既存のローソン店舗が荷物のストックヤードとして機能し、不在持ち戻りの際も店舗から再配達する。店舗が佐川急便などの宅配荷物を取り扱う場合は1個単位で店舗側に手数料が支払われ、店頭商品の配送を委託する際には、逆に店舗側がSGローソンに配送料を支払う仕組み。佐川急便の宅配荷物を配送する際には、利用者側の負担は発生しない。
両社はすでに昨年11月から都内3店舗で試験を行っており、配送ピークの異なる佐川急便の宅配荷物と各事業者の宅配荷物を組み合わせることで、事業化は可能と判断。ローソングループでは2015年度中に都内の直営約100店舗まで、17年度末までに全国のフランチャイズを含めた約千店舗まで拡大する計画で、14年度に約1300億円に上ったEC流通と宅配の合計取扱高も、17年度には約5千億円まで拡大させたい意向。

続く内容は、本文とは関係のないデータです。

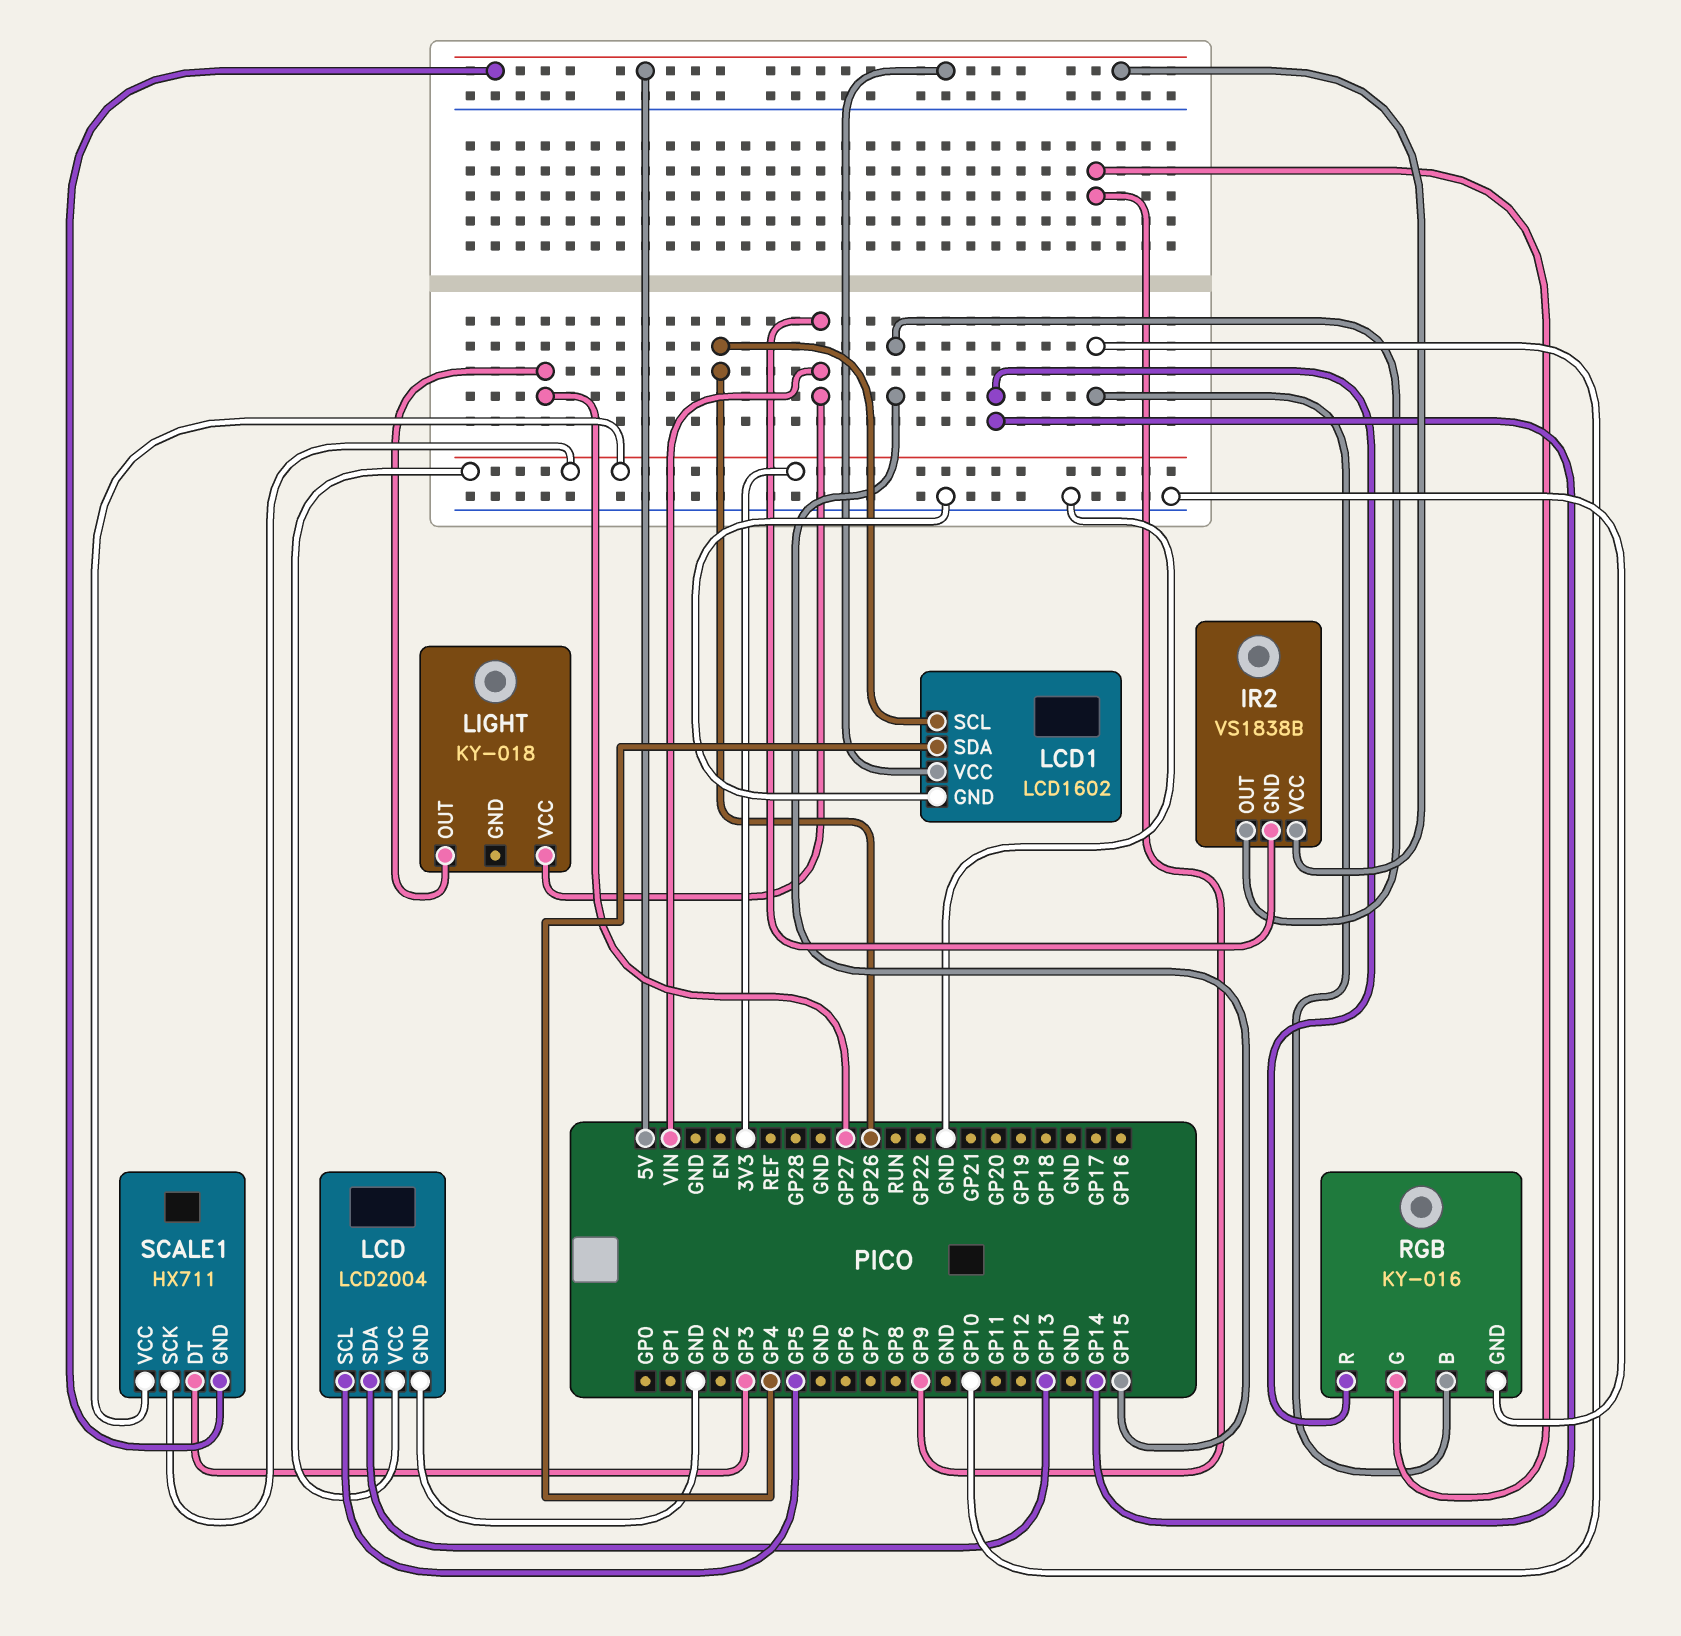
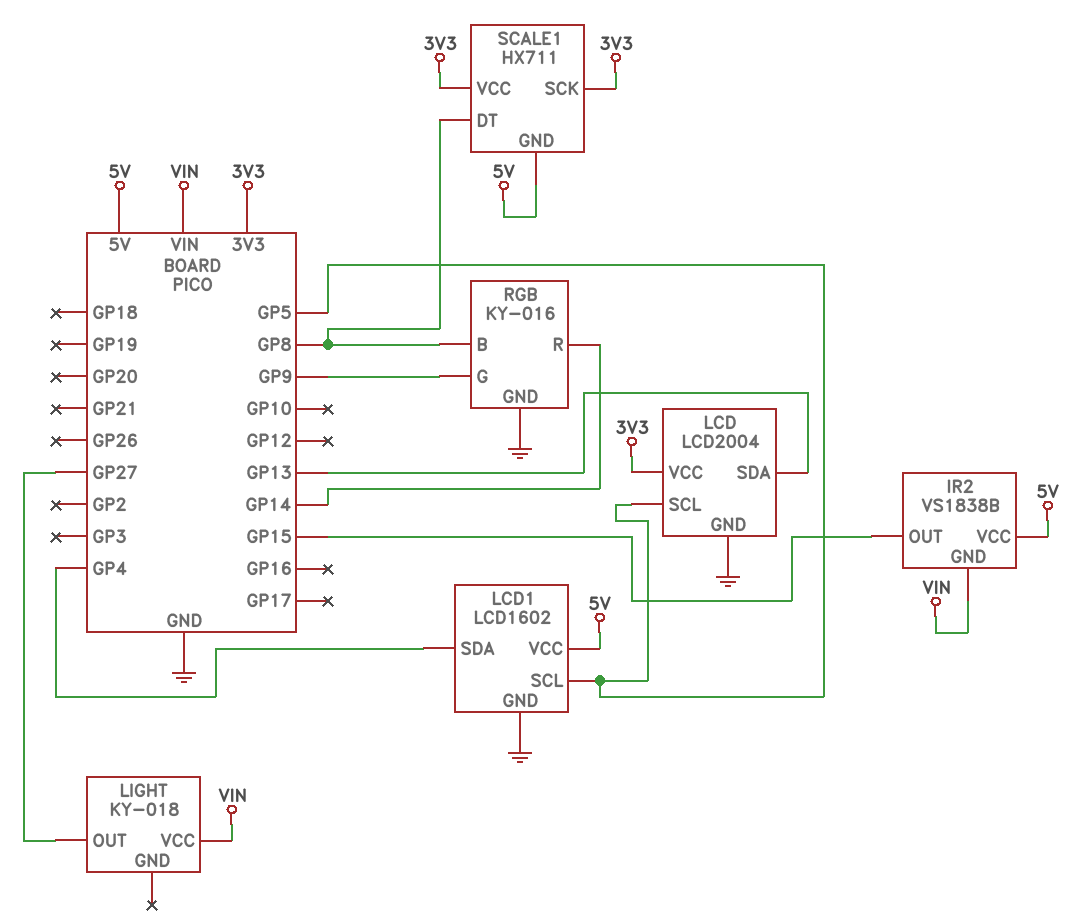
LCD1 pin SCL: GP26 -> GP5
RGB pin B: GP10 -> GP8
SCALE1 pin DT: GP3 -> GP8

会見にはSGホールディングスの町田社長、ローソンの玉塚社長、SGローソンの社長に就任予定の野辺一也ローソン執行役員ホームコンビニエンス事業本部長が出席。
玉塚社長は「マチの商店がなくなり世帯も小さくなるなど、消費の動向やマチのニーズは変化している。今回の取り組みは、こうした変化に対応し、佐川急便の宅配荷物を配送することで、お客様により近づいていこうというもの」と取り組みの意図を説明。日本郵便との関係については「日本郵便との取り組みは多面的であり、継続・強化していく。JPローソン店舗がSGローソンを導入する場合もあり得る」と語った。
町田社長は「宅配荷物の取り扱いが増加し、配達品質の維持向上が急務となっていた。地域に密着した配送インフラ充実化の必要性を以前から強く認識しており、ローソン店舗の活用がベストと判断した。両社の強みを最大限生かすことで、既存サービスのさらなる充実化と、新たな利便性向上を提案していくことが可能になる。腹を決めてビジネスを展開する」と提携の意義を強調する一方で「範囲内の全ての荷物をSGローソンに委託するわけではない。佐川急便の補完的な役割を担ってもらい、一番良い配送方法を選択する」と語り、顧客ニーズを最優先する姿勢を示した。
野辺執行役員は「狭い商圏で多様なサービスをワンストップで提供していく。マチに必要なサービスをマチの皆さんと一緒に作り上げ、共存共栄のコミュニティを作っていきたい」と抱負を述べた。